Après le cri d'alarme lancé par les médecins urgentologues du Québec sur la détérioration des services aux urgences, plusieurs intervenants du monde médical ont à leur tour avoué leurs inquiétudes, hier, et ont dénoncé l'immobilisme du ministre de la Santé, Yves Bolduc.

«Quand M. Bolduc est arrivé en poste, il a dit qu'il allait régler le problème aux urgences. Depuis qu'il est là, la situation se détériore. Les gens ont besoin d'être rassurés et ont besoin de savoir que le ministre tente de corriger le problème», a déclaré le porte-parole de l'opposition officielle en matière de santé, Bernard Drainville.

 

La Presse a révélé hier que des patients meurent actuellement faute de soins adéquats aux urgences. «La situation se détériore. Le nombre de patients qui séjournent plus de 48 heures aux urgences est passé de 40 000 à 50 000 au Québec pour la dernière période (décembre). On est inquiets», dit la directrice générale de l'Association québécoise des établissements de santé et de services sociaux (AQESSS), Lise Denis.

Le président de l'Agence de la santé et des services sociaux de Montréal, David Levine, reconnaît que les urgences sont actuellement très chargées dans la métropole. Il dit qu'il est «conscient de la pression vécue par les employés».

Selon lui, la crise actuelle est en partie due à l'épidémie anticipée de grippe A (H1N1). «On a sorti beaucoup de gens des hôpitaux en prévision de la pandémie. On a rempli à pleine capacité nos lits de longue durée. Maintenant, on a de la misère à sortir nos patients», explique-t-il.

Les interventions électives, qui avaient été suspendues à l'automne, ont aussi repris. «Et il y a actuellement une épidémie de gastroentérite qui complique les choses», dit-il.

M. Levine assure que l'Agence ne se tourne pas les pouces: «Tous les jours, des choses sont faites pour aider à vivre le mieux possible cette situation. Mais la vraie solution passe par le développement des soins de première ligne. C'est en cours.» Selon lui, il devrait s'écouler encore cinq ans avant que des «améliorations sérieuses» ne soient visibles.

«Ça fait des années qu'on est en réforme et qu'on nous dit qu'on va désengorger les urgences» mais que rien ne bouge, proteste Bernard Drainville.
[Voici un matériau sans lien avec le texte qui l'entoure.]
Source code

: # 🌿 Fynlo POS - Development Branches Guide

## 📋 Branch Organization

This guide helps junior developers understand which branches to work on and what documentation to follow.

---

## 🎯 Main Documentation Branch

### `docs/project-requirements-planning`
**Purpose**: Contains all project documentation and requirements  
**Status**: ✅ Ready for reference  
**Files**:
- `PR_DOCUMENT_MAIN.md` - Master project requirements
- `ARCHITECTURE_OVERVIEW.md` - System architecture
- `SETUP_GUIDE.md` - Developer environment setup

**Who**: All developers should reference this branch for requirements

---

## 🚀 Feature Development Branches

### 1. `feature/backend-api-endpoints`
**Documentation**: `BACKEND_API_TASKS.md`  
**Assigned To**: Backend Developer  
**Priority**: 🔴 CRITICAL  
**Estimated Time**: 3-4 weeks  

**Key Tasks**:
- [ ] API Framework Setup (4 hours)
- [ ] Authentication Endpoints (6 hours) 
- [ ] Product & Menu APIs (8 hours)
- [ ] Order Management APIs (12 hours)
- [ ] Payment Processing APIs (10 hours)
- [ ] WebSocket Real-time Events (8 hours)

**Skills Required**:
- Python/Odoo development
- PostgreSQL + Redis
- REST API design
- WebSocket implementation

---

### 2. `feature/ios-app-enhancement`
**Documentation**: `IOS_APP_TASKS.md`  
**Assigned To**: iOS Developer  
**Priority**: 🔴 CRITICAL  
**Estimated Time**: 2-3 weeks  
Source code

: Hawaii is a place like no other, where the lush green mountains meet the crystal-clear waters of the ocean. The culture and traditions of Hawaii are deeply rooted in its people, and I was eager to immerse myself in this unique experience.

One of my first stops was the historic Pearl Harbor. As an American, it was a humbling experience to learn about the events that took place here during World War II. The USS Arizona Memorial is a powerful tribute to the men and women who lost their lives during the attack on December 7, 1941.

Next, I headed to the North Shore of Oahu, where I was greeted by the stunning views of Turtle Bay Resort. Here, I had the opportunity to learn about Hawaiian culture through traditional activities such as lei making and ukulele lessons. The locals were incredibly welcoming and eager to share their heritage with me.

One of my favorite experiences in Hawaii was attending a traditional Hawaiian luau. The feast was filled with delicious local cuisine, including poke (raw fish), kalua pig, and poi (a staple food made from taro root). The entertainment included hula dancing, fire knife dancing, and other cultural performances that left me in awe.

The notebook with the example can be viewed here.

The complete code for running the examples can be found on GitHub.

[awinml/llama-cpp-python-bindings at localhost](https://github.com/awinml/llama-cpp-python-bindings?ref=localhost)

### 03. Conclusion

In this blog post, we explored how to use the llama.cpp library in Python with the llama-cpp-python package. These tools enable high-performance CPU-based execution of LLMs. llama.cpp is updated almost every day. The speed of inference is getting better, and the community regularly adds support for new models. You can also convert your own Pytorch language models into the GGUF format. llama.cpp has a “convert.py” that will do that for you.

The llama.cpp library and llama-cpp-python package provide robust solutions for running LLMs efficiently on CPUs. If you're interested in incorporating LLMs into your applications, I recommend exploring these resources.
Le chef de l'Action démocratique du Québec (ADQ), Gérard Deltell, est du même avis: «Le gouvernement s'est engagé depuis 2003 à régler le problème des urgences. Mais c'est pire sous son administration.»

Mme Denis dénonce elle aussi l'inaction du gouvernement: «L'an passé, il n'y a pas eu un sou pour les soins à domicile. Le ministre Bolduc a visité 11 services des urgences et a dit avoir trouvé des solutions. Mais il n'y a aucun plan d'action. Les gens sont un peu laissés à eux-mêmes.»

La présidente de la Fédération interprofessionnelle de la santé du Québec, Régine Laurent, dresse le même constat: «Les solutions, on les connaît. Mais on ne les applique pas. Le milieu lance aujourd'hui un cri du coeur. On demande que le gouvernement ait le courage politique de mettre ces solutions en application.»

Au bureau du ministre de la Santé, on affirme que M. Bolduc juge la situation «préoccupante». «Il y a plusieurs projets sur la table pour corriger la situation, a dit son attachée de presse. Le projet de rénovation du service des urgences de l'hôpital Maisonneuve-Rosemont sera annoncé dans quelques semaines. On développe la première ligne...» Le ministre n'était «pas disponible», hier, pour donner des entrevues.

Selon Mme Denis, le temps presse: «Avec le vieillissement de la population, la situation va s'aggraver. Ça prend des solutions. Pas juste des plasters à droite et à gauche!»